Michael H. Ranzenhofer (born August 15, 1954) is an American politician from the state of New York. From 2009 until 2020, Ranzenhofer was a Republican member of the New York State Senate from the 61st district.

Education
Ranzenhofer earned a Bachelor of Arts degree from the University at Albany, SUNY 1976 and a Juris Doctor from the SUNY at Buffalo School of Law in 1979.

Career 
He is a partner at the law firm of Friedman and Ranzenhofer.

Ranzenhofer served in the Erie County Legislature from 1989 through 2008. While a legislator, he has served as the Legislature's Majority Leader during the budget crisis with then County Executive Joel Giambra and Minority Leader. He served on the Community Enrichment Committee and the Human Services Committee. He reportedly considered a race for Justice of the New York State Supreme Court during his tenure in the County Legislature.

**Data section**:
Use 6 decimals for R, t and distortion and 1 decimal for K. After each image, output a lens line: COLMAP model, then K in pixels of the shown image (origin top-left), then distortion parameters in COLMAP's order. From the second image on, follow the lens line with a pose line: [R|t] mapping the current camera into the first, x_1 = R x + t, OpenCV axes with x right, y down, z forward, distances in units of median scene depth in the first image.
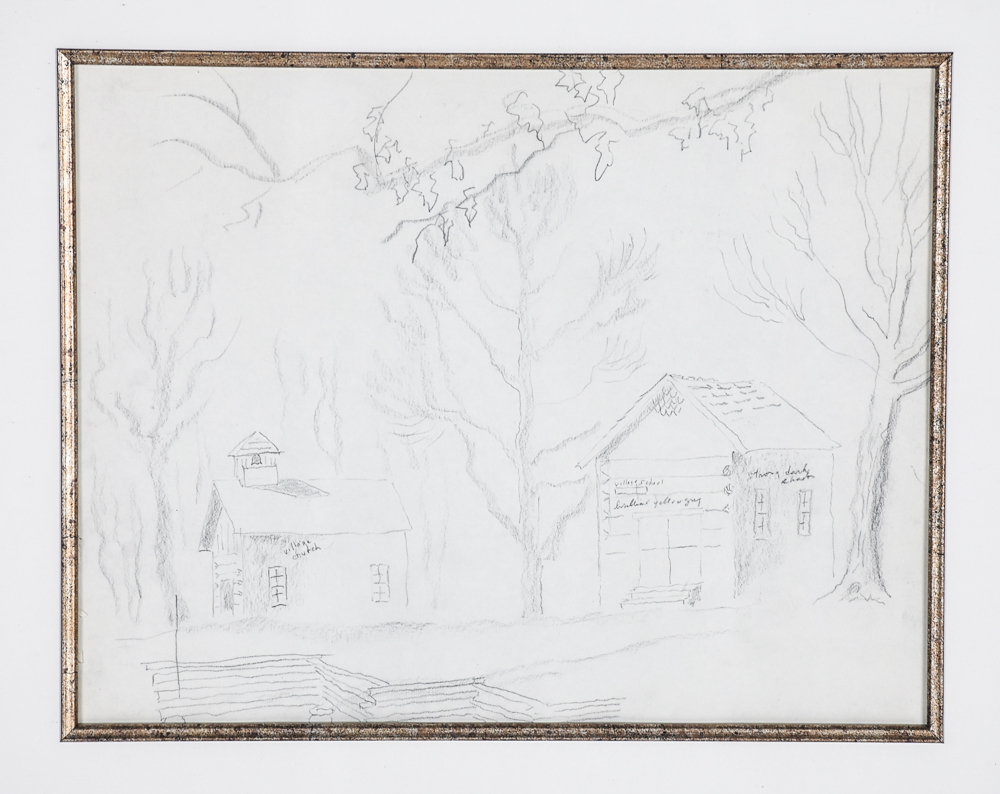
lens RADIAL K [[6164.7, 0, 497.9], [0, 6164.7, 395.3], [0, 0, 1]] dist [0.382514, 0.000000]
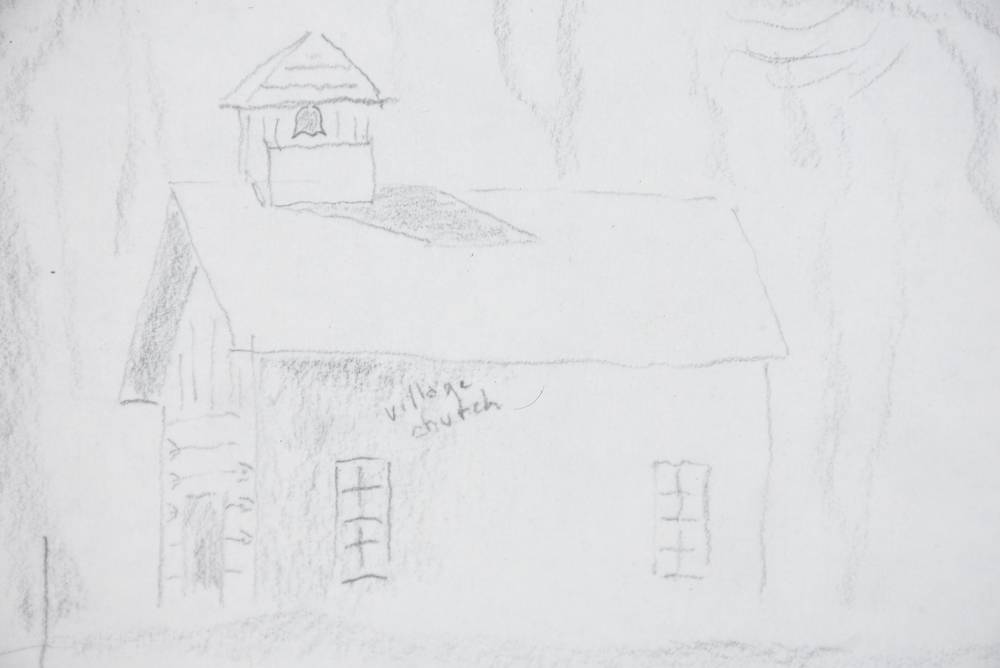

**Tasks for this exercise**:
(1) Which years appear in the Ranzenhofer biography? List each one.
(2) Does the Ranzenhofer biography support each statement? Answer yes or no, and quote the words that decide it.
(a) He earned his Juris Doctor from the SUNY at Buffalo School of Law in 1979.
(b) He sat on a budget committee in the Erie County Legislature.
(c) He ran for Justice of the New York State Supreme Court.
Rely only on the Ranzenhofer biography and not on the material.

**Responses in order**:
(1) 1954, 2009, 2020, 1976, 1979, 1989, 2008

(2)
(a) Yes: "a Juris Doctor from the SUNY at Buffalo School of Law in 1979"
(b) No: "He served on the Community Enrichment Committee and the Human Services Committee."
(c) No: "He reportedly considered a race for Justice of the New York State Supreme Court"